駆出期:心室内圧が動脈圧を越えると、半月弁が開いて、心拍出が起こる。やがて、心電図にT波が出現して、心室筋の再分極が起こると、心筋の収縮が止まり、心室内圧は下降し始める。心室内圧が動脈圧よりも低くなると、半月弁が閉鎖して、第二音が発生し、心臓からの血液の駆出は終わる。

等容性弛緩期:半月弁(大動脈弁)が閉じた後も、心室筋の弛緩が進行し、心室内圧が心房圧よりも高い時には、房室弁も閉じたままであり、心室容積は変わらずに、心室の弛緩が起こる。

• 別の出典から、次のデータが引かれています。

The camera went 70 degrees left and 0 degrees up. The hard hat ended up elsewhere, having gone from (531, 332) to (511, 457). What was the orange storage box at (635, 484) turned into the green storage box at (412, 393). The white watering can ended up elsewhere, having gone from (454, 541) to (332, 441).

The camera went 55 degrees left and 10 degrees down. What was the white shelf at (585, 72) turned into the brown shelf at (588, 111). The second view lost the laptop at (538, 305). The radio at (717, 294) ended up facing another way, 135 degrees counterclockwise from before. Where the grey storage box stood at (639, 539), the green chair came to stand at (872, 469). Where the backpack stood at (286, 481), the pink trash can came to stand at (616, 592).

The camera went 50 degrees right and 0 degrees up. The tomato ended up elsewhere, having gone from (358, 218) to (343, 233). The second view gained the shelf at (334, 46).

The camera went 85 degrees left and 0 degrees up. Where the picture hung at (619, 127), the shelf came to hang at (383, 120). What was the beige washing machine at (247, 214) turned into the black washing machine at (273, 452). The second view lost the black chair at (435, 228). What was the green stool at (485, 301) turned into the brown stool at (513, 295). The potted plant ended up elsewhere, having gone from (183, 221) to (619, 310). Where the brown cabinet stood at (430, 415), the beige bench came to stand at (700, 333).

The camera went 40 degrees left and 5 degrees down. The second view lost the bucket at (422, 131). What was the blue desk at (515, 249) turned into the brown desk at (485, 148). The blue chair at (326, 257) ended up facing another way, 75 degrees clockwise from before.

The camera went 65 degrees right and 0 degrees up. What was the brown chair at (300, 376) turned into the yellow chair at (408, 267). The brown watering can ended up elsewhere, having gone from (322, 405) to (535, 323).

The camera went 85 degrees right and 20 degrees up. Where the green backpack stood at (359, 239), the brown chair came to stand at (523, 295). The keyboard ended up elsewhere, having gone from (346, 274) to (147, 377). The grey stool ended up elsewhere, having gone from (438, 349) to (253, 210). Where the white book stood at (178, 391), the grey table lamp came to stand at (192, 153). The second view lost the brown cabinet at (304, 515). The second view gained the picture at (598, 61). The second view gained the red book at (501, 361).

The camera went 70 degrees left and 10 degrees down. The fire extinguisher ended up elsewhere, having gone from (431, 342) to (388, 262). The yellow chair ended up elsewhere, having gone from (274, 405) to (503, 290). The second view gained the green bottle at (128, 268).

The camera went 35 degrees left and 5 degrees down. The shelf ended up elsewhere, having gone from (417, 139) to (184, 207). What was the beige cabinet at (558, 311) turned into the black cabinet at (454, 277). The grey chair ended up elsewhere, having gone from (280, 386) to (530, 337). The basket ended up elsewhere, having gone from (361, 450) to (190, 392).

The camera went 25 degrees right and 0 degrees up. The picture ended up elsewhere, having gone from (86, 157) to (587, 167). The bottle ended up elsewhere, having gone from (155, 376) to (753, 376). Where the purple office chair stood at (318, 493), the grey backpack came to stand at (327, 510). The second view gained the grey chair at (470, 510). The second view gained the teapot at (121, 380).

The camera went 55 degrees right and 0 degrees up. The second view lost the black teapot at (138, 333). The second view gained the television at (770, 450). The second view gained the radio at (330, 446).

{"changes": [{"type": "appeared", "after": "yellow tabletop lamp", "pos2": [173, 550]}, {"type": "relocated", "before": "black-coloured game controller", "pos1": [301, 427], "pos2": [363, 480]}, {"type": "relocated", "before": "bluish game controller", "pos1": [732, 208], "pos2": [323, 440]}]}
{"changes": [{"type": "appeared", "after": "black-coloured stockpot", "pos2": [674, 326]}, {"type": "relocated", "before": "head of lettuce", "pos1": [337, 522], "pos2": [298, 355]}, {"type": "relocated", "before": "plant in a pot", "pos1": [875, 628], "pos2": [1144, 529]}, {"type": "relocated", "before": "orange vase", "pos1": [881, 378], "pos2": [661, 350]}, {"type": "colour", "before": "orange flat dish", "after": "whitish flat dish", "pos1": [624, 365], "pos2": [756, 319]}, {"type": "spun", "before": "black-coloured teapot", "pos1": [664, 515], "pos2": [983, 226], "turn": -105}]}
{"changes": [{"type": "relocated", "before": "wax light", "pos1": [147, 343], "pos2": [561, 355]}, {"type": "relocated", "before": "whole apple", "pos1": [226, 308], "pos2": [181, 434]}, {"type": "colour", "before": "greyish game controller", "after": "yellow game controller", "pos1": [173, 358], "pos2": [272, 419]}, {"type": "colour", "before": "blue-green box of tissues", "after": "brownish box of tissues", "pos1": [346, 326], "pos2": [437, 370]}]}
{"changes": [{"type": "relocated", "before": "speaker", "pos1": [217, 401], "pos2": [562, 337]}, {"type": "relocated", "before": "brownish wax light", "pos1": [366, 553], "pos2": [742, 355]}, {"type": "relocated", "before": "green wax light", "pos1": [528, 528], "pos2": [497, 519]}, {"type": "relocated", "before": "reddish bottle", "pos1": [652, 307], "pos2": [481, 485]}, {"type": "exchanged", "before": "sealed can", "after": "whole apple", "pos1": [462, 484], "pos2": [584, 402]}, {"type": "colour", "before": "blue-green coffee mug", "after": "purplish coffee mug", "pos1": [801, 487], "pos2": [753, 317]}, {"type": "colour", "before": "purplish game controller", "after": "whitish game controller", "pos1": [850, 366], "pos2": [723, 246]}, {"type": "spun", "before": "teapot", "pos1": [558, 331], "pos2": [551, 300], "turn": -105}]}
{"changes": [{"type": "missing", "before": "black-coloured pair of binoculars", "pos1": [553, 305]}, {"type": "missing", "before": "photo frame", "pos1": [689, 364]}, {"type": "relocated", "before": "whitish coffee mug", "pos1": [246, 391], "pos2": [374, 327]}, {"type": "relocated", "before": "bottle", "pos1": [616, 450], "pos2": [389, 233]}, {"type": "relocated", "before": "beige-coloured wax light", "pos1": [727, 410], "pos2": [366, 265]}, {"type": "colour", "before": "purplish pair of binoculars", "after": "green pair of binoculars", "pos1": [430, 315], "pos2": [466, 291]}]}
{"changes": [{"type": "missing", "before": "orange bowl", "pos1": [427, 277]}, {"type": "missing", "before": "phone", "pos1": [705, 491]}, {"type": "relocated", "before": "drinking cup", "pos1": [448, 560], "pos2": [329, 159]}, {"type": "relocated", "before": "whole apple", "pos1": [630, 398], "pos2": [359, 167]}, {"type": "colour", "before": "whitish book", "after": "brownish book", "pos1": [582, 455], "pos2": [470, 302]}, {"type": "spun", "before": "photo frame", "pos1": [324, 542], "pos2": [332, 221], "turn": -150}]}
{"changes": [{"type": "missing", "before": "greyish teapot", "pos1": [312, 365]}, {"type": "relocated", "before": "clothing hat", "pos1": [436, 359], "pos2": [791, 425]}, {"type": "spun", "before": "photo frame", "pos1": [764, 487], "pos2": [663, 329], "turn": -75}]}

充満期(流入期):心室内圧がゼロに近づいて、心房圧よりも低くなると、房室弁が開いて、心房から心室への血液の流入が起こる。

心房収縮期:心房筋の脱分極に伴って、心電図にP波が現れ、心房は収縮する。心房収縮は心室への血液充満を更に増やす効果がある。

<図3参照>

追加)心拍出量の調節を説明できる.

スターリングの心臓の法則
 心筋は長さ張力関係にしたがって、収縮開始時の筋長により、発生張力が調節される。これを心臓にあてはめて、心拍出量曲線として表したものが、スターリングの法則である。
 この法則は心肺標本の実験で見つけられた。心室容積、血圧、静脈圧を計測しながら、静脈から心房・心室への血液流入を増やすと、心室が収縮する前の血液充満が増えて、心筋が引き延ばされ、心臓からの駆出量(心拍出量)が増え、血圧が上昇する。
 横軸に静脈環流量の指標である心房圧を、縦軸に心臓の機能である心拍出量をプロットしたものが、心拍出量曲線である。右房圧の上昇は、心室の拡張期の血液充満度の増加、心筋の筋長の増加に対応し、それが心拍出量の増加と比例する。
 このような心筋の収縮特性は、さまざまの外因性機構によって修飾される。
心臓交感神経の刺激は、心筋の収縮特性を上昇させる(正の変力作用)
心臓迷走神経(副交感神経)の刺激は負の変力作用を及ぼす。